Edward Williams Gallery Fairleigh Dickinson University Exhibit

By Robert Ayers

“I’ve led a very simple life,” Susan Sommer says with a smile, seeming a little perplexed by the suggestion that her art might have been influenced by her biography.

Still, although her work is utterly abstract and we would be mistaken in looking for even the most rudimentary traces of representational detail in her canvases, each painting she makes bears the stamp of a series of learning experiences that together form the basis of her artistic personality.

Sommer took both art lessons and formal ballet classes as a child. At fifteen she began five years as an enthusiastic student at the Art Students League of New York in Manhattan, spending as much as eight hours a day drawing and painting from the life model. Between 1968 and 1972 she followed the BFA course at Moore College of Art and Design in Philadelphia. Whereas both the League and Moore encouraged representational art, Sommer had already discovered her passion for abstraction.

As soon as she graduated from Moore, Sommer set herself up in a studio in New York City and began painting and studying with jazz musician and philosopher Bob Bianco whose teaching derived from Joseph Schillinger’s remarkable volume The Mathematical Basis of the Arts. This philosophy still underpins her assumptions, and although she recognizes that artistic decisions have to be made intuitively, she insists that only a mathematically correct painting can be successful.

(Stored items)
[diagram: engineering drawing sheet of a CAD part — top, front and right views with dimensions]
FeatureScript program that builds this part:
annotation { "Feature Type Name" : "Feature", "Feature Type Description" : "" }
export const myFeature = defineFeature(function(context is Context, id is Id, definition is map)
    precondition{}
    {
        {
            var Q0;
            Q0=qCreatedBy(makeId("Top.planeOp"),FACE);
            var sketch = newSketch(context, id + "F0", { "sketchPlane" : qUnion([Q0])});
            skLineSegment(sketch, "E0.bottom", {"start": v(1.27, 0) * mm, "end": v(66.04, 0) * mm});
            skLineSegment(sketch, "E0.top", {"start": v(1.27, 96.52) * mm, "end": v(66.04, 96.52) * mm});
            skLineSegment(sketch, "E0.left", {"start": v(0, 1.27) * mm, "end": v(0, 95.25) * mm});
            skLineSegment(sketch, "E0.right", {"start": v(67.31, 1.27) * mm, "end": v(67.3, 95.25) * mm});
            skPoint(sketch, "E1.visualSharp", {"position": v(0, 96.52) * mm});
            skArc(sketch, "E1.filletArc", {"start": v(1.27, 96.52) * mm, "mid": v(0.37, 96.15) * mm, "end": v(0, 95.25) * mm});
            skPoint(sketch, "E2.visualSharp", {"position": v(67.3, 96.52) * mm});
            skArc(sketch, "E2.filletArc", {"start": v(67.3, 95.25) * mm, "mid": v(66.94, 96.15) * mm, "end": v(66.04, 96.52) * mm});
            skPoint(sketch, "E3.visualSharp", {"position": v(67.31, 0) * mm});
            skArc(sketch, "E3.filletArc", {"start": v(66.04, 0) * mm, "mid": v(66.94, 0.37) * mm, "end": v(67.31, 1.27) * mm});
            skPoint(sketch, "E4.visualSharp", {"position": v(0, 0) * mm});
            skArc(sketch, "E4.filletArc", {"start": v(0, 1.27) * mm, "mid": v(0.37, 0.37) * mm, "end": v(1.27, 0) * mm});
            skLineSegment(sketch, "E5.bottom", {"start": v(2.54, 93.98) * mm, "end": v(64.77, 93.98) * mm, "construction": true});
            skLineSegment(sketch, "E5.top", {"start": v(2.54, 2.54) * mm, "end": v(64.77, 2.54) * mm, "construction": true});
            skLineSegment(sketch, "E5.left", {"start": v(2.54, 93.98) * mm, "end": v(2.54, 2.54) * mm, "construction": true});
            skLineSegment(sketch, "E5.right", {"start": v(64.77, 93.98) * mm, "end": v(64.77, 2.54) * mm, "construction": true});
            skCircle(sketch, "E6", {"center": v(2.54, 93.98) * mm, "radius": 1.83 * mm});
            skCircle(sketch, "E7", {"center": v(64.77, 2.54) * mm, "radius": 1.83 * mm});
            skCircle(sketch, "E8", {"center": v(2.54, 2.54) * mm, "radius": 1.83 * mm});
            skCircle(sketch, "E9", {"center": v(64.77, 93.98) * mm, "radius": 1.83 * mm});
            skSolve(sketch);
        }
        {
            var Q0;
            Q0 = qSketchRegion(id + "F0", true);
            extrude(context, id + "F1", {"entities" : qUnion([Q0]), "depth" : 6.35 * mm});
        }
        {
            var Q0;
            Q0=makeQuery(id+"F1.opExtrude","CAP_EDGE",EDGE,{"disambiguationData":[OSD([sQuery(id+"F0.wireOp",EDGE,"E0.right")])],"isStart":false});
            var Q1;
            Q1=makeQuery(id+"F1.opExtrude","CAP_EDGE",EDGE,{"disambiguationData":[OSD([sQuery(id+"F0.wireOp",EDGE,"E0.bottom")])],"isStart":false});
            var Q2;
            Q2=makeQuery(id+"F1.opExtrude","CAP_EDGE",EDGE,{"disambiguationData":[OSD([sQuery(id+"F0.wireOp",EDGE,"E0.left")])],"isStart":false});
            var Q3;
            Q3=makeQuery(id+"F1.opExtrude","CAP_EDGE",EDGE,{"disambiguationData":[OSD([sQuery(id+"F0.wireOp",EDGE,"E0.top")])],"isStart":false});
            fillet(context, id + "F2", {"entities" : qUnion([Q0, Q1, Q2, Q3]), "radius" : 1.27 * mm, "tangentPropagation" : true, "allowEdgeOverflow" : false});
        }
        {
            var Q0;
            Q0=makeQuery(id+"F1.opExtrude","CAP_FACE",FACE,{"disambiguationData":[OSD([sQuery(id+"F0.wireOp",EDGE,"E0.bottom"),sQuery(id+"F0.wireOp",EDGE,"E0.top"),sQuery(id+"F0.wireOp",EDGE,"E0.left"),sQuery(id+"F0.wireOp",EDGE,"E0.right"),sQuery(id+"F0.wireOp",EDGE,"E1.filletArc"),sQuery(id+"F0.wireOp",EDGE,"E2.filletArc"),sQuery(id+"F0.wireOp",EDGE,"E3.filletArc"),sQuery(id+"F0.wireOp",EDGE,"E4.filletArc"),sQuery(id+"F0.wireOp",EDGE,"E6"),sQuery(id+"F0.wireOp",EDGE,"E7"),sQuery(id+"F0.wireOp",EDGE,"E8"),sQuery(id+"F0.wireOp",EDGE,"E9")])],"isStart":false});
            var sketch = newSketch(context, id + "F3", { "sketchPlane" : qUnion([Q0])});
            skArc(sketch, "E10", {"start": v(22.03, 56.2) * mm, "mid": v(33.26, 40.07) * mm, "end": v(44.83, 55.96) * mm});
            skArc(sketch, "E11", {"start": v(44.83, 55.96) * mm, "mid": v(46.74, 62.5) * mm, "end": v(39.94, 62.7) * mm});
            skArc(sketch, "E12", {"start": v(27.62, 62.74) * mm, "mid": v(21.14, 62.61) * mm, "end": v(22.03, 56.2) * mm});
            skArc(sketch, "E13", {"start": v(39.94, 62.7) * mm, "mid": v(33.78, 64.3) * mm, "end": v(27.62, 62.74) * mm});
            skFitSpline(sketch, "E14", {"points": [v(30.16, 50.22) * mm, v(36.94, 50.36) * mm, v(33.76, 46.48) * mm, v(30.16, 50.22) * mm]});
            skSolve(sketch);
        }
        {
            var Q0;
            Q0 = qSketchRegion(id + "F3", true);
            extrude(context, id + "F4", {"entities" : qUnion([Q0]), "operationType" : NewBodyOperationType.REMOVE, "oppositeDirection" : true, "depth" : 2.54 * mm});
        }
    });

> _Objectives_:
[1] In the profile of Susan Sommer, during which years did she take the BFA course at Moore College of Art and Design?
[2] Please carry on the profile of Susan Sommer from the point where it stops.
The listing plays no role in any of this.

> _Outputs by task_:
[1] She took it between 1968 and 1972.

[2]
After almost a decade in the city Susan Sommer embarked upon what has been the most enduring and significant influence on her work, living close to nature. She has had a home in the foothills of New York’s Catskill Mountains for thirty five years and happily admits that her work is shot through with her daily experience of the sights and sounds of the natural world. “I take in the landscape all the time,” she says, “and what goes into my unconscious comes out on the canvas as an improvisational expression.”

Each of Susan Sommer’s paintings starts with a technique that she learned years ago in the life room of the Art Students League. She draws one line, or one long gesture. In figure painting this would derive from the life model’s spine. In paintings like City Squares she immediately complicates that gesture with the addition of a grid of squares drawn in with pencil and ruler.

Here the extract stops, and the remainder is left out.